Kind food limits are mostly positive, meaning that they move you toward something you need or desire.

Some examples are:

  • making a plan to enjoy a meal at a favorite restaurant
  • a meal with a friend
  • a favorite comfort meal or dessert

It could also be a little less glamorous and commit to a meal simply because you know your body needs it to feel better. You also need the nutrition to fuel your body considering what you’ve got going on for the rest of the day. You might drink a glass of milk with lunch rather than soda, because that’s what you need today. Tomorrow you may have different needs.

Think about when you come home from vacation or after the holidays, sometimes we need to take good care by eating more of the food we may have missed in the previous days or weeks, perhaps eating in a less well-rounded way.

Or maybe you’re just busy at work and you grab what’s available – it’s easy, quiets your hunger, but ultimately not what you really want to eat.

Our bodies thank us after eating a well-balanced meal by:

  • feeling better
  • working better
  • thinking more clearly
  • resting more deeply
  • managing feelings more accurately and peacefully

Kind food limits also means you stopping mindless eating sooner than you expected. When you reach for the candy bowl on your coworker’s desk, just because it’s there and before you know, it’s a habit. It may be difficult to say, “no thanks,” when you check in with yourself and decide it’s not what you want. The reward centers of your brain excitedly lights up at the sight of candy! But, eating candy right before you have a big chunk of work to get done and a deadline to meet isn’t always a good idea.

Give yourself a moment to consider the outcome and make a Conscious Eating decision based on what will meet your mind, body and heart needs.

Making a choice to be a Conscious Eater at this moment means saying, “no, not right now.” It doesn’t mean banishing all candy, after all, candy is made for pure enjoyment and we need to eat for enjoyment some of the time to feel satisfied. Conscious Eating is about kindness and care – for yourself in the food choices you make.

Being a Conscious Eater is a very achievable goal!

Years ago, when I was training for distance races, I would often come home from a 15 mile or more walk and the only thing I wanted to eat was a big burger from my favorite place. Being a Conscious Eater meant taking care of myself with the food I needed to eat for satisfaction. It also meant paying attention to what my body needed, (protein, iron, fat, etc.) to repair and rebuild after such intense physical activity.

A kind food limit recognizes your mind, body and heart needs.  What your mind needs for fulfillment, your heart needs for satisfaction and your body needs for energy.

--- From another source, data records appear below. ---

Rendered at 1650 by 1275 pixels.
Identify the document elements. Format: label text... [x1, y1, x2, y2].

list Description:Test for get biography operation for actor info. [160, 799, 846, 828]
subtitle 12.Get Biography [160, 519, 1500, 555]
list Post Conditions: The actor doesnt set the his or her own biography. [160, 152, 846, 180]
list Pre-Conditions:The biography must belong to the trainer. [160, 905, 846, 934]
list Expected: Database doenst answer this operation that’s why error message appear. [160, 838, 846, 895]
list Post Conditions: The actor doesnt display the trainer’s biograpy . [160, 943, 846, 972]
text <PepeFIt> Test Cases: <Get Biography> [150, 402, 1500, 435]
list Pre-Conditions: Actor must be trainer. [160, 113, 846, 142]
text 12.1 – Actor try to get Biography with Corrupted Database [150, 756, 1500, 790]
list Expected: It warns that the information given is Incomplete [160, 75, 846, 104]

Here are three practical steps you can take to set kind food limits:

  1. Identify what you’re really hungry for and/or if you’re even hungry at all. Slow down, rather than reaching for what’s immediately available. It may take some planning and time to get what you want and need. You’re worth the wait!
  1. Notice food rules like, “I should eat…” and keep dieting in check. Destructive diet rules show up in the strangest of places. Like when you’re trying to be a Conscious Eater and treat yourself well. Listening to yourself requires that you become quiet and still for a moment as you learn about your needs. If it’s not an emergency, we don’t need to treat it like one.
  1. Eat until you’re satisfied. Eating to satisfaction usually means eating a well-balanced meal. Use your body as your guide to give you feedback on what works for you. Your body is programmed for survival. When you thrive it’s easier on your system and your body feels better.

We can only hear the feedback our bodies give us when we are quiet and allow kind food limits to be our guide.

Kind food limits allow for flexibility and experimentation.

Get to know what helps, what doesn’t and pair them up with what you like. It’s a winning combination that you will benefit from for years to come!